#### STUDY MATERIAL ####
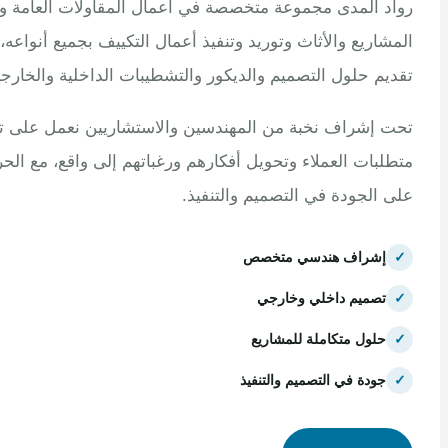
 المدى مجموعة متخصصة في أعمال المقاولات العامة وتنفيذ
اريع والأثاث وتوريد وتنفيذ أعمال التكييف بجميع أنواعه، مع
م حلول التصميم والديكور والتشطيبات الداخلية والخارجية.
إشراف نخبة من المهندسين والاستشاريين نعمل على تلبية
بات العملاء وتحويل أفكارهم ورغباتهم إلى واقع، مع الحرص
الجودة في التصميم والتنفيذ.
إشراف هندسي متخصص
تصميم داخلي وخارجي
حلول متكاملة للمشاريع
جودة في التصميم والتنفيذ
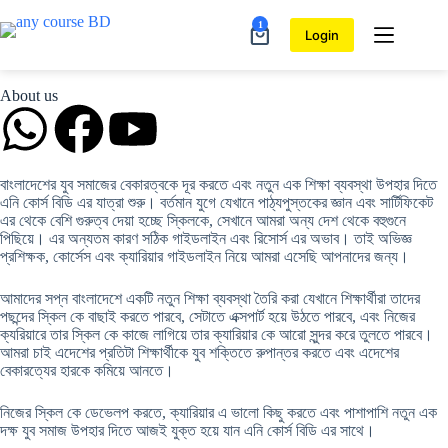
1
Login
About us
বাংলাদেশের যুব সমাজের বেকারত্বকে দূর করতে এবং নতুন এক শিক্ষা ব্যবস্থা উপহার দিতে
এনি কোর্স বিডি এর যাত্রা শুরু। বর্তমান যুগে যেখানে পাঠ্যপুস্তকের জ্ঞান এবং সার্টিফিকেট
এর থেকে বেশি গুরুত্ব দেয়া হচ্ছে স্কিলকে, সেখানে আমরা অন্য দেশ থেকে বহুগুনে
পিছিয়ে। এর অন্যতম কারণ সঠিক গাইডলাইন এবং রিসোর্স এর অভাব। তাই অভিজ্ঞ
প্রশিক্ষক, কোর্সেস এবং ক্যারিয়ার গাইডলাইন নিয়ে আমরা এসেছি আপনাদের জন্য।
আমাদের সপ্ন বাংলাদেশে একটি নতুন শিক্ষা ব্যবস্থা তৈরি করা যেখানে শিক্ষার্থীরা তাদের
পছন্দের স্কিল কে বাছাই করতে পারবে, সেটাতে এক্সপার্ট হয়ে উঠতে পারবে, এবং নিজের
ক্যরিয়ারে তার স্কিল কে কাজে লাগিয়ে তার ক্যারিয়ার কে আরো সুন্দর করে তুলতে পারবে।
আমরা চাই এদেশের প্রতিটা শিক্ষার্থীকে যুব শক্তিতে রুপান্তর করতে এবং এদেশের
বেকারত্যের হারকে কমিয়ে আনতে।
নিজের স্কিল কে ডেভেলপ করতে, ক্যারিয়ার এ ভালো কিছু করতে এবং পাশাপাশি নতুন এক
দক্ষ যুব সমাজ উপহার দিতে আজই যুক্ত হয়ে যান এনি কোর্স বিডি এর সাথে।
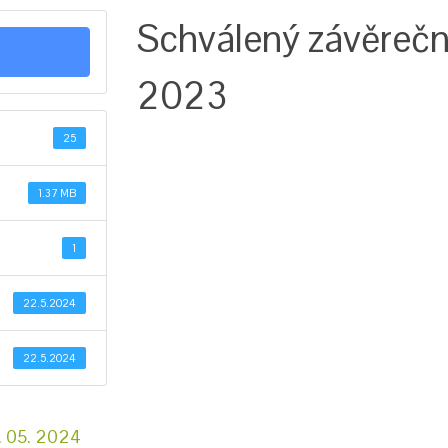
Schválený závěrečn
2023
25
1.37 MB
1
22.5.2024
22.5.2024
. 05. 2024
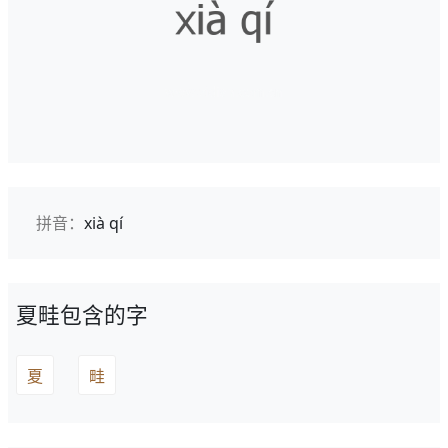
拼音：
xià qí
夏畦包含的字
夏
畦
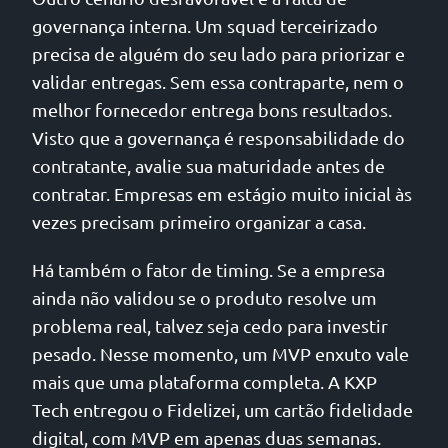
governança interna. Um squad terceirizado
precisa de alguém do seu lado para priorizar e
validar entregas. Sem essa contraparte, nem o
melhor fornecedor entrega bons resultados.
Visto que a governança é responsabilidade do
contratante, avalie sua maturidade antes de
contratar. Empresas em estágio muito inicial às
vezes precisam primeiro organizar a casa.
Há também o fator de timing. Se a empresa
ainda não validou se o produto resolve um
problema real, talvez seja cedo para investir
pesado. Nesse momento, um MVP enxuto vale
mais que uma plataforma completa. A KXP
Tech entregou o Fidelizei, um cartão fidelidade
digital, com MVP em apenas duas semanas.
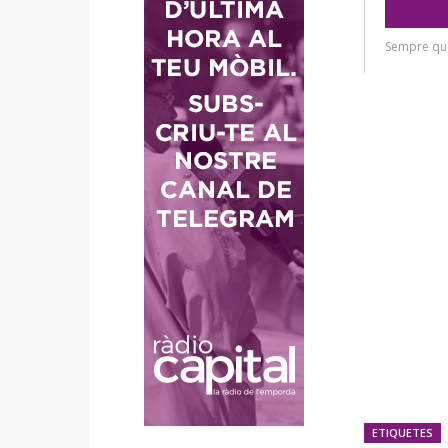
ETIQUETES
####
#### STUDY MATERIAL ####
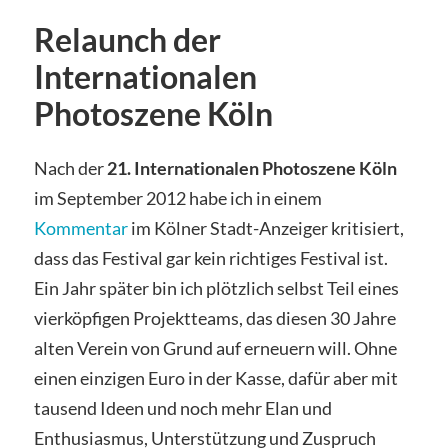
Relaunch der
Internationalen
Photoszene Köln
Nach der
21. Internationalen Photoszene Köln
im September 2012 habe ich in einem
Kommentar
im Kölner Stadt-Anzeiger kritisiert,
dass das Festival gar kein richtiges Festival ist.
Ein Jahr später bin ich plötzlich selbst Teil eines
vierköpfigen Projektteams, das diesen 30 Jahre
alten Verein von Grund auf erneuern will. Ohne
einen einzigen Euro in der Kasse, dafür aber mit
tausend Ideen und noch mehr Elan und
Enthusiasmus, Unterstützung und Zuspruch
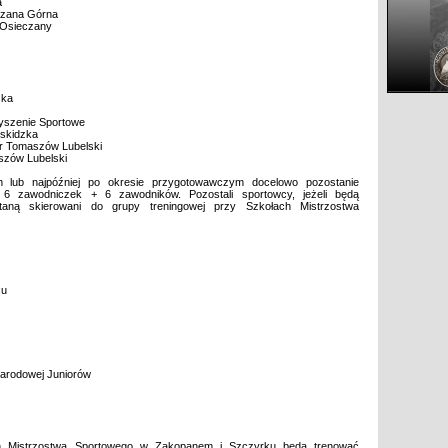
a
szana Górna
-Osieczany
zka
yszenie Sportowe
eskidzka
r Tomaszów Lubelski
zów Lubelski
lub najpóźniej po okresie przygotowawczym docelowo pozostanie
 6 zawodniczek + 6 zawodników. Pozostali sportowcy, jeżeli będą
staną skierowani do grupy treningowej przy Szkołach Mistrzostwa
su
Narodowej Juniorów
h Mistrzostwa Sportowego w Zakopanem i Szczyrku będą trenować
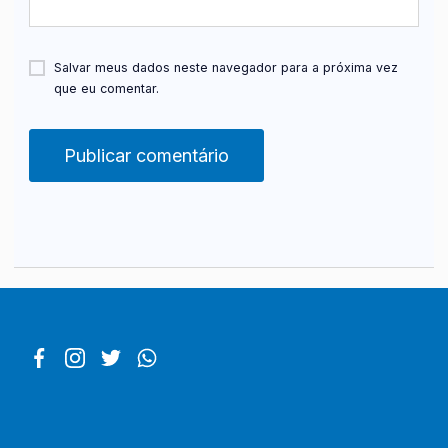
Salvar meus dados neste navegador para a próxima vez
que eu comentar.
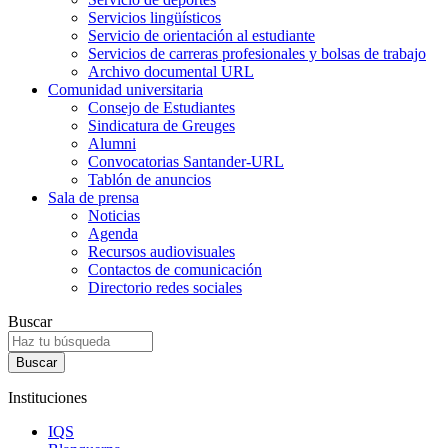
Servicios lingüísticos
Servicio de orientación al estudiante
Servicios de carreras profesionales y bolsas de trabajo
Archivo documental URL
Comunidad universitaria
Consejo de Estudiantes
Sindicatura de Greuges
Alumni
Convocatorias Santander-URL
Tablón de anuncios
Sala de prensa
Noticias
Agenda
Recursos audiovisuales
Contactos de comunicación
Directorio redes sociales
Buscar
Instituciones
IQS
####
* **WHAT IS REQUIRED**: I'd like the number of lines above that contain the word "والتنفيذ", and nothing besides that number.

* **OUTPUT OF THE TASK**: 2